GM has also been studied as a non-invasive diagnostic and prognostic biomarker for natural killer/T-cell lymphoma [42]. There are few studies on Hodgkin’s lymphoma [15], and our study may provide some ideas for the impact of GM on Hodgkin’s lymphoma.
This study has several notable strengths and innovations. Firstly, we employed a novel approach combining MR analysis with meta-analysis of the combined results, which allowed us to investigate the causal relationship between GM and lymphoma in a way that has not been previously attempted. Secondly, our study is less susceptible to confounding factors and reverse causation than traditional observational studies, which allows us to infer the etiology of complex diseases with greater precision.
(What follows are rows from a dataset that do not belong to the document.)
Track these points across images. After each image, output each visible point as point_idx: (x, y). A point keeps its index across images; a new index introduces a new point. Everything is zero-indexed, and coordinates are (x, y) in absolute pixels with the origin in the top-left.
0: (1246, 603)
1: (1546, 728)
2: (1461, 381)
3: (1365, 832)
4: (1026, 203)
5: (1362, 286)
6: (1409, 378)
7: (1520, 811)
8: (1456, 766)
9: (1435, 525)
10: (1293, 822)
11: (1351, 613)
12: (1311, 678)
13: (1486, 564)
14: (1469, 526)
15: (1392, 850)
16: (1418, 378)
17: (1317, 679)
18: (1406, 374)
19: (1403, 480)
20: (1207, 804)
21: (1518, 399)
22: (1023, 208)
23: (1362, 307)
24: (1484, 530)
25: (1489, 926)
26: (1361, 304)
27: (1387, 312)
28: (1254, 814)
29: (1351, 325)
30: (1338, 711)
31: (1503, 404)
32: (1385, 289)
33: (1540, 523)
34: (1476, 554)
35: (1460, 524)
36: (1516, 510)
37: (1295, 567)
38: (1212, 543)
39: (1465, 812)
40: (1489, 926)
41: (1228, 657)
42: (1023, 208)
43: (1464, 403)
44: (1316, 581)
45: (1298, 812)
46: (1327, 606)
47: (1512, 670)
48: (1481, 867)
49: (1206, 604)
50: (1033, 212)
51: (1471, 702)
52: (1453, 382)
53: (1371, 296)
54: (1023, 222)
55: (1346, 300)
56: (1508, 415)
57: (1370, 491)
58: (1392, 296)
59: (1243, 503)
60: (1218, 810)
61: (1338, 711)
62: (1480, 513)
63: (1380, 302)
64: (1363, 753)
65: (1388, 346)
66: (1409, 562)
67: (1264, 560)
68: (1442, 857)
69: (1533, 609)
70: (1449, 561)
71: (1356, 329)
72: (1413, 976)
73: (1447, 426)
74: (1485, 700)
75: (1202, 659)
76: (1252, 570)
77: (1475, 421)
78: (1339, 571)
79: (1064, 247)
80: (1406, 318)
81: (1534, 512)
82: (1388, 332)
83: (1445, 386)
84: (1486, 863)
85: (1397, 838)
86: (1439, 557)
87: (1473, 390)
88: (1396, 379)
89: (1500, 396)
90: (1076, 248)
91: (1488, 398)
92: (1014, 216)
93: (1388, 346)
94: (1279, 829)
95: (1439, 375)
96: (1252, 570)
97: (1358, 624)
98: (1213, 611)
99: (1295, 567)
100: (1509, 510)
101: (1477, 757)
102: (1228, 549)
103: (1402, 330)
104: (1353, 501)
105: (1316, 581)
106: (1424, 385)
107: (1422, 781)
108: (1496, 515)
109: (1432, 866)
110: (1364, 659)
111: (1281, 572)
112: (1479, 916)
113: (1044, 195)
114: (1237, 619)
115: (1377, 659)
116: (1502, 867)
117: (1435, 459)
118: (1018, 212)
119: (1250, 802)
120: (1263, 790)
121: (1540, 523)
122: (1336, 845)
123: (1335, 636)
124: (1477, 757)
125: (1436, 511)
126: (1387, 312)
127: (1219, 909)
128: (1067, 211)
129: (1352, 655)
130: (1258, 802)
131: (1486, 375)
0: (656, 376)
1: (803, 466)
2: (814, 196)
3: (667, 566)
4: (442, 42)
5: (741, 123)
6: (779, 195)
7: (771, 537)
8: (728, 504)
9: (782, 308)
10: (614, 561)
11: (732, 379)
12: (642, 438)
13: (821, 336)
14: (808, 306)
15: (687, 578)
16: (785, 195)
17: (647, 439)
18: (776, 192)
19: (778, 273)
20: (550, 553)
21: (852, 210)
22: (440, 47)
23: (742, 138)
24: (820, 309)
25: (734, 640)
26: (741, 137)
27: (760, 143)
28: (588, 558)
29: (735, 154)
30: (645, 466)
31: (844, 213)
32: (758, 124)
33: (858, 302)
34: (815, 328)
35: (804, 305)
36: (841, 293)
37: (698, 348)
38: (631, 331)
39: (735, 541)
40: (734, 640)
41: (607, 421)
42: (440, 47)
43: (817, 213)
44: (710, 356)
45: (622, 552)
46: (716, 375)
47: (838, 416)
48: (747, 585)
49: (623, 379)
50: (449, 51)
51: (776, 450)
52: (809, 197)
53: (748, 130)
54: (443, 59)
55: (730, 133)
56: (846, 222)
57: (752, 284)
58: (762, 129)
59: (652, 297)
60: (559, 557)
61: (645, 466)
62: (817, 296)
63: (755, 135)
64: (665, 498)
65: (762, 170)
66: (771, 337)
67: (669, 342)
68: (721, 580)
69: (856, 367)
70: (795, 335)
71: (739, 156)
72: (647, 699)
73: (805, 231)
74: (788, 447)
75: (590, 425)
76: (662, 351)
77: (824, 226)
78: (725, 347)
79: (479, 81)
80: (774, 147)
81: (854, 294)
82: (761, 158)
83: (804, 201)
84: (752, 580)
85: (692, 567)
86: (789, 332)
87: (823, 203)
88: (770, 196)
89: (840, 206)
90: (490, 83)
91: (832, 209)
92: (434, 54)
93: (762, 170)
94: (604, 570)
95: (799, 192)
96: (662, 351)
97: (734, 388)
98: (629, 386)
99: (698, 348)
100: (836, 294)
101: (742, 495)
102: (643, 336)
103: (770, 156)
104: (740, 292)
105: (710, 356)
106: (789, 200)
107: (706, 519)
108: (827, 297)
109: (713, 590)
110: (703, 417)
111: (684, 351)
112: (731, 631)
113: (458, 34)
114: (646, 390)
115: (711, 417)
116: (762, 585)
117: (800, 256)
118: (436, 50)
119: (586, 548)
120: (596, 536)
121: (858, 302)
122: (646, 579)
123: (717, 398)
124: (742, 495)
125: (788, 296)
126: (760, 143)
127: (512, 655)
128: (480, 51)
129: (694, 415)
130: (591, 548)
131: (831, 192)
However, it is important to recognize the limitations of this study. First, ethnicity affects the results of gene-level studies. The genomics analysis data used in this study were primarily from European populations, which limits the possibility of generalizing the current findings to other ethnic groups. Larger studies are necessary to further corroborate these data. The control thresholds used in the selection of IVs were not stringent enough. Increasing the thresholds would help to identify more potentially valuable IVs. Second, this study did not externally validate all positive results, and there was a lack of data on some of the gut microbiota.
In conclusion, we performed MR analysis to determine the causal relationship between GM and four lymphoma diseases. In Hodgkin’s lymphoma, we found 15 causal relationships. In follicular lymphoma, we found 11 causal relationships. In diffuse large B-cell lymphoma, we found 5 causal relationships. In mature T/NK-cell lymphomas, six causal relationships were identified and some of the positive results were externally validated. Furthermore, for the first time, it was proposed that cyanobacteria represent a high-risk factor for FL, thereby providing new insights into the mechanisms of intestinal microbe-mediated lymphoma progression and diagnostic and therapeutic follow-up.